75 Jahre Grundgesetz - Geburt des Streikrechts
„Die Würde des Menschen ist unantastbar“. Am 23. Mai 1949 wurde das Grundgesetz feierlich verkündet, das mit diesen unmissverständlichen Worten beginnt. Einen Tag später trat es in Kraft. Es war die Geburtsstunde der Bundesrepublik Deutschland.
Ursprünglich war das Grundgesetz nur als Übergangslösung bis zur Wiedervereinigung konzipiert. Der Name sollte auf den provisorischen, vorläufigen Charakter hinweisen. Erst 1957 wurde das Saarland zehntes Bundesland der BRD. Mit der Wiedervereinigung Deutschlands am 3. Oktober 1990 ist das Grundgesetz gesamtdeutsche Verfassung geworden.
Die sogenannten, damals heftig diskutierten, Notstandsgesetze (Regieren im Spannungsfall) waren zwar in der Vorbereitung zum Parlamentarischen Rat ein Thema, blieben aber zunächst außen vor. Erst 1968 wurden sie gegen den heftigen Protest der DGB-Gewerkschaften (besonders der IG Metall) in das Grundgesetz GG aufgenommen.
Die ursprüngliche Idee der arbeitnehmernahen Mitglieder war es, ein positiv formuliertes Streikrecht in das Grundgesetz aufnehmen zu lassen. Dazu hatte es ursprünglich nicht nur den heute für uns so wichtigen Artikel 9 (3) „Koalitionsfreiheit“ im Grundgesetz geben sollen, sondern auch einen weiteren (vierten) Absatz, in dem es dann geheißen hätte „Das Streikrecht wird im Rahmen der Gesetze anerkannt“. Dazu kam es aber nie. Insofern blieb es bei der Formulierung Artikel 9 (3), die heute noch Bestand hat.
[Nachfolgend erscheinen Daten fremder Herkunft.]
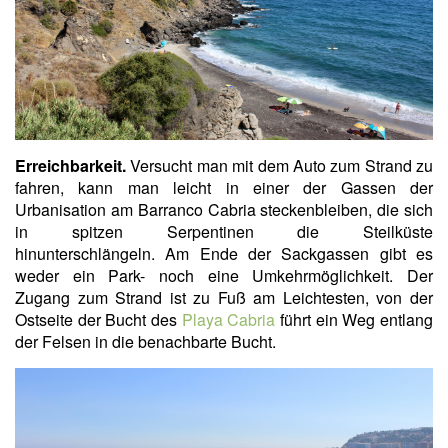
Erreichbarkeit.
Versucht man mit dem Auto zum Strand zu
fahren, kann man leicht in einer der Gassen der
Urbanisation am Barranco Cabria steckenbleiben, die sich
in spitzen Serpentinen die Steilküste
hinunterschlängeln. Am Ende der Sackgassen gibt es
weder ein Park- noch eine Umkehrmöglichkeit. Der
Zugang zum Strand ist zu Fuß am Leichtesten, von der
Ostseite der Bucht des
Playa Cabria
führt ein Weg entlang
der Felsen in die benachbarte Bucht.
Damit ist das Recht verbrieft, Gewerkschaften zu gründen und auch zu streiken. Das heißt, Streikrecht ist Richterrecht. Richter:innen interpretieren dabei das Grundgesetz, ohne dass es ein eigenes Streikgesetz gibt. Ferner gehen Arbeitgeber immer wieder zu Gericht, um dort feststellen zu lassen, dass ein bestimmter Streik ungesetzlich, unverhältnismäßig oder, oder, oder … ist.
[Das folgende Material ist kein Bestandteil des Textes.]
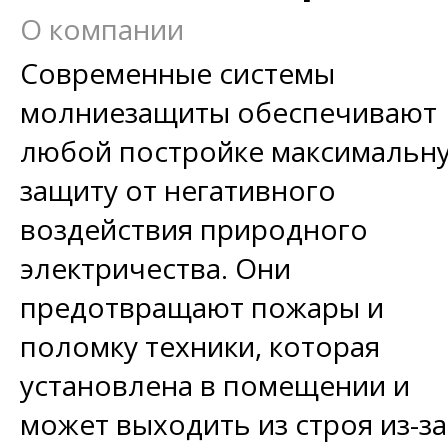
О компании
Современные системы
молниезащиты обеспечивают
любой постройке максимальн
защиту от негативного
воздействия природного
электричества. Они
предотвращают пожары и
поломку техники, которая
установлена в помещении и
может выходить из строя из-за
Die Gewerkschaften hatten einen entscheidenden Anteil daran, wie mit der Notstandsgesetzgebung 1968 u.a. der weitere Einsatz von (Bundes-)Polizei und Bundeswehr innerhalb der Bundesrepublik geregelt wurde. So wurde Artikel 9 (3) GG mit einem wichtigen Nachsatz versehen. Darin heißt es, dass sich Regierungsmaßnahmen im Spannungsfall nicht gegen … Arbeitskämpfe zur Wahrung und Förderung der Arbeits- und Wirtschaftsbedingungen richten dürfen.
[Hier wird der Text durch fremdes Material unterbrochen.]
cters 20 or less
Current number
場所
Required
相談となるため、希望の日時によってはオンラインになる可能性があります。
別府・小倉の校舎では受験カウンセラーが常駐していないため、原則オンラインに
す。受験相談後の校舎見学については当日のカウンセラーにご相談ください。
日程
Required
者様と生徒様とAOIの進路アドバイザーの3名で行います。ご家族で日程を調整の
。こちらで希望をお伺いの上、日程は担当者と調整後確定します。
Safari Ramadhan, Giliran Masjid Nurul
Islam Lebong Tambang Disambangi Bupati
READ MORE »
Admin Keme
Uns ist noch wichtig festzustellen: Die ersten Streiks in Deutschland waren allesamt illegal. Das Streikrecht wurde uns nicht geschenkt, sondern es wurde erkämpft.
Auch heute gibt es mächtige Stimmen, die Streiks verbieten wollen oder aber faktisch unmöglich machen wollen (Stichwort „kritische Infrastruktur“). Das Streikrecht kann uns aber nur genommen werden, wenn wir es kampflos hergeben.